The Challenge of Bringing Americans Home 

An illustration of Wall Street Journal reporter Evan Gershkovich, who was arrested on espionage charges in Russia, is displayed during the WSJ Tech Live conference in Laguna Beach, California, on October 16, 2023. (Photo by PATRICK T. FALLON/AFP via Getty Images)
An illustration of Wall Street Journal reporter Evan Gershkovich, who was arrested on espionage charges in Russia, is displayed during the WSJ Tech Live conference in Laguna Beach, California, on October 16, 2023. (Photo by PATRICK T. FALLON/AFP via Getty Images)

On March 29, 2023, Evan Gershkovich arrived at a steakhouse in Yekaterinburg—a Russian city in the Ural Mountains—during a reporting trip, ready to meet with a source.
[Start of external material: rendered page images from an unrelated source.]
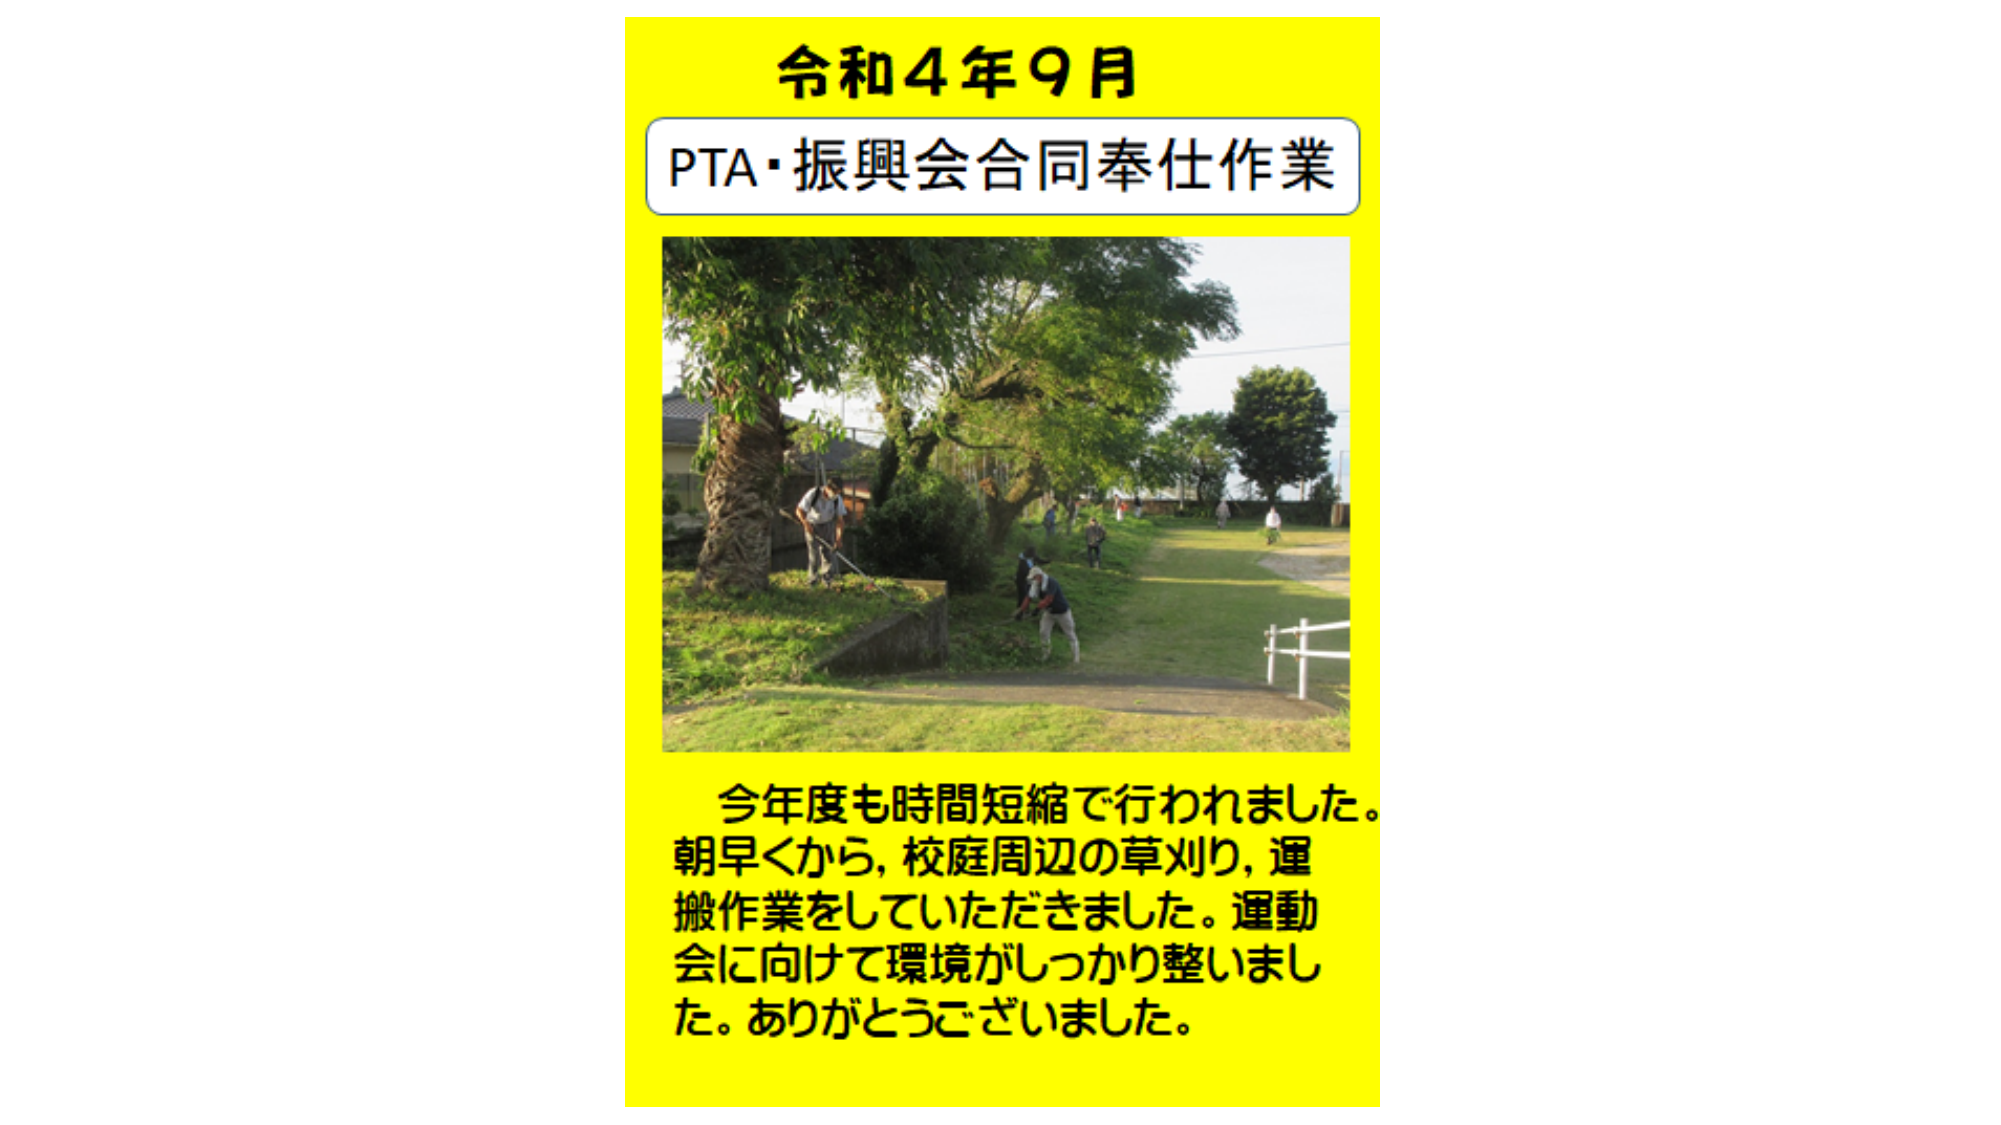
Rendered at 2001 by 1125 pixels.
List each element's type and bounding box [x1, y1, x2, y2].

picture [625, 17, 1380, 1107]
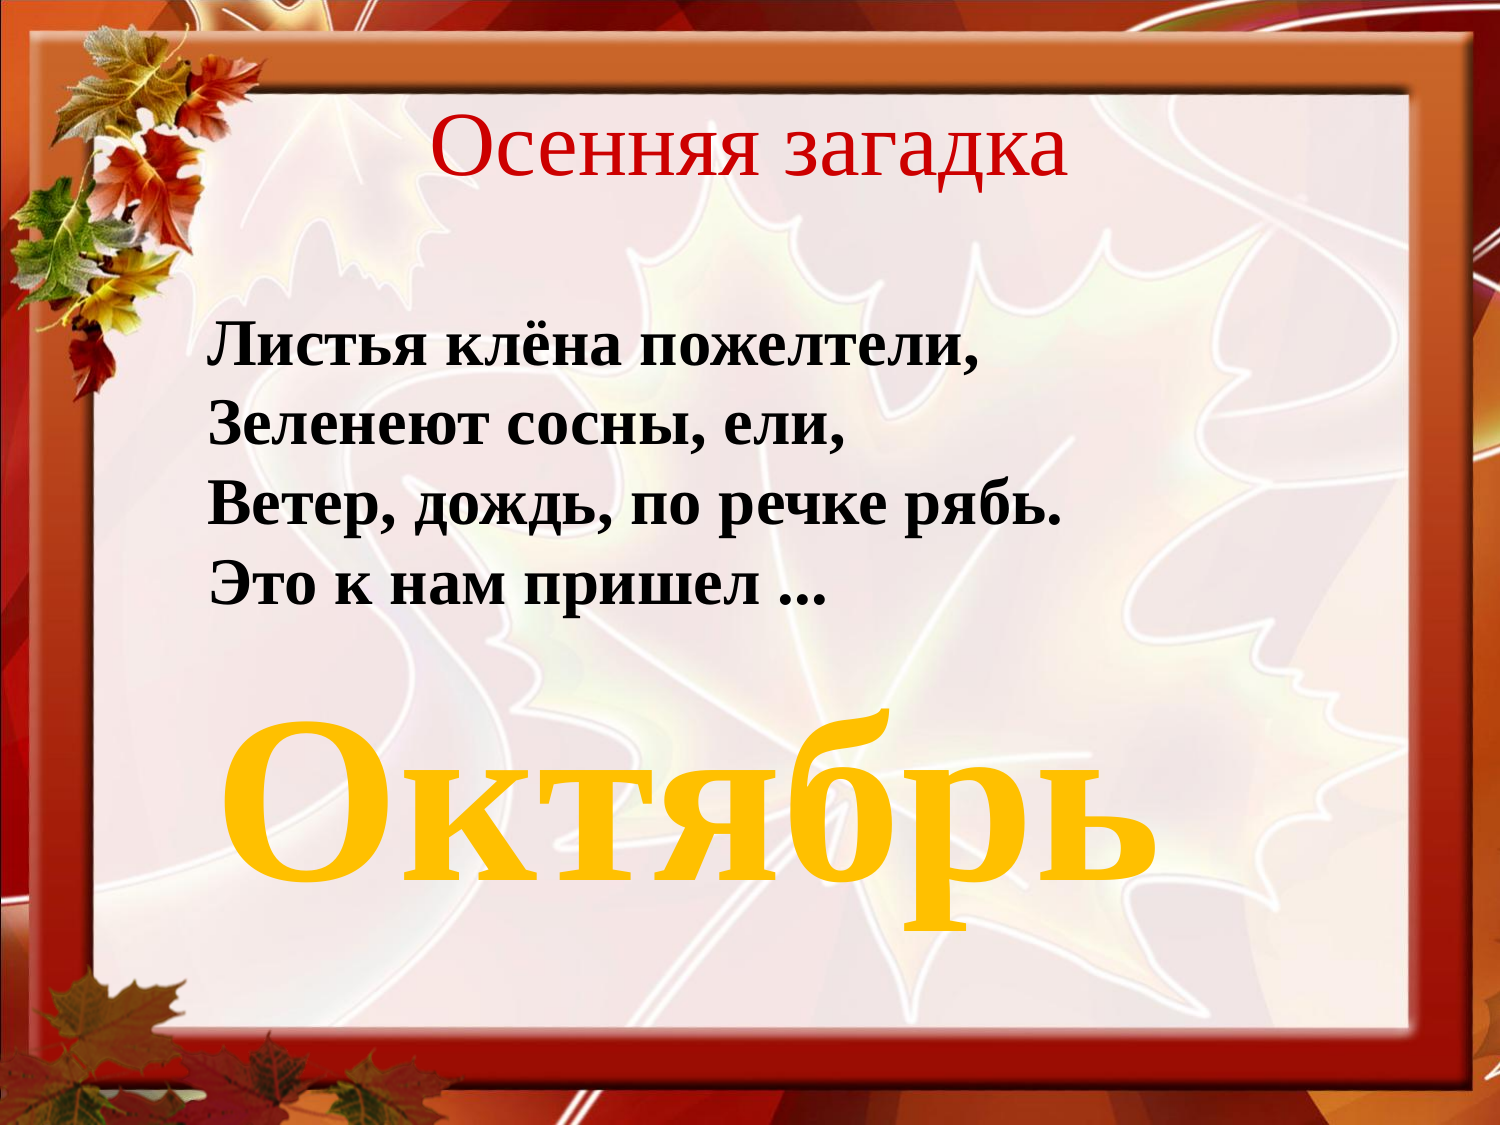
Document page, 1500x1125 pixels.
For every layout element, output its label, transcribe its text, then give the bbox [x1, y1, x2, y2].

text_box Октябрь [177, 633, 1303, 936]
list Листья клёна пожелтели, Зеленеют сосны, ели, Ветер, дождь, по речке рябь. Это к нам пришел ... [171, 290, 1427, 1010]
title Осенняя загадка [75, 45, 1425, 233]
picture [0, 0, 1500, 1125]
Gershkovich didn’t know it would be the last thing he did as a free man: Russian security agents led him out of the restaurant. As of Friday, the Wall Street Journal reporter has been in detention at the notorious Lefortovo prison in Moscow for a year. 

Gershkovich—accused of espionage by Russian authorities—is one of dozens of Americans currently being detained wrongfully overseas, including several others held in Russia. The process of bringing people home often takes years, and when official channels stall, cases can hinge on the personal efforts of a handful of non-government actors working on behalf of the detainees’ loved ones.

Gershkovich has spent much of the past year in solitary confinement, with one hour each day spent outside in a small prison courtyard. The world has caught glimpses of him only in photos and videos from a dozen court appearances where his detention has been repeatedly extended. Evan is the first American journalist detained in Russia on espionage charges since 1968, but both the Journal and the U.S. government strongly deny the spying charges against him.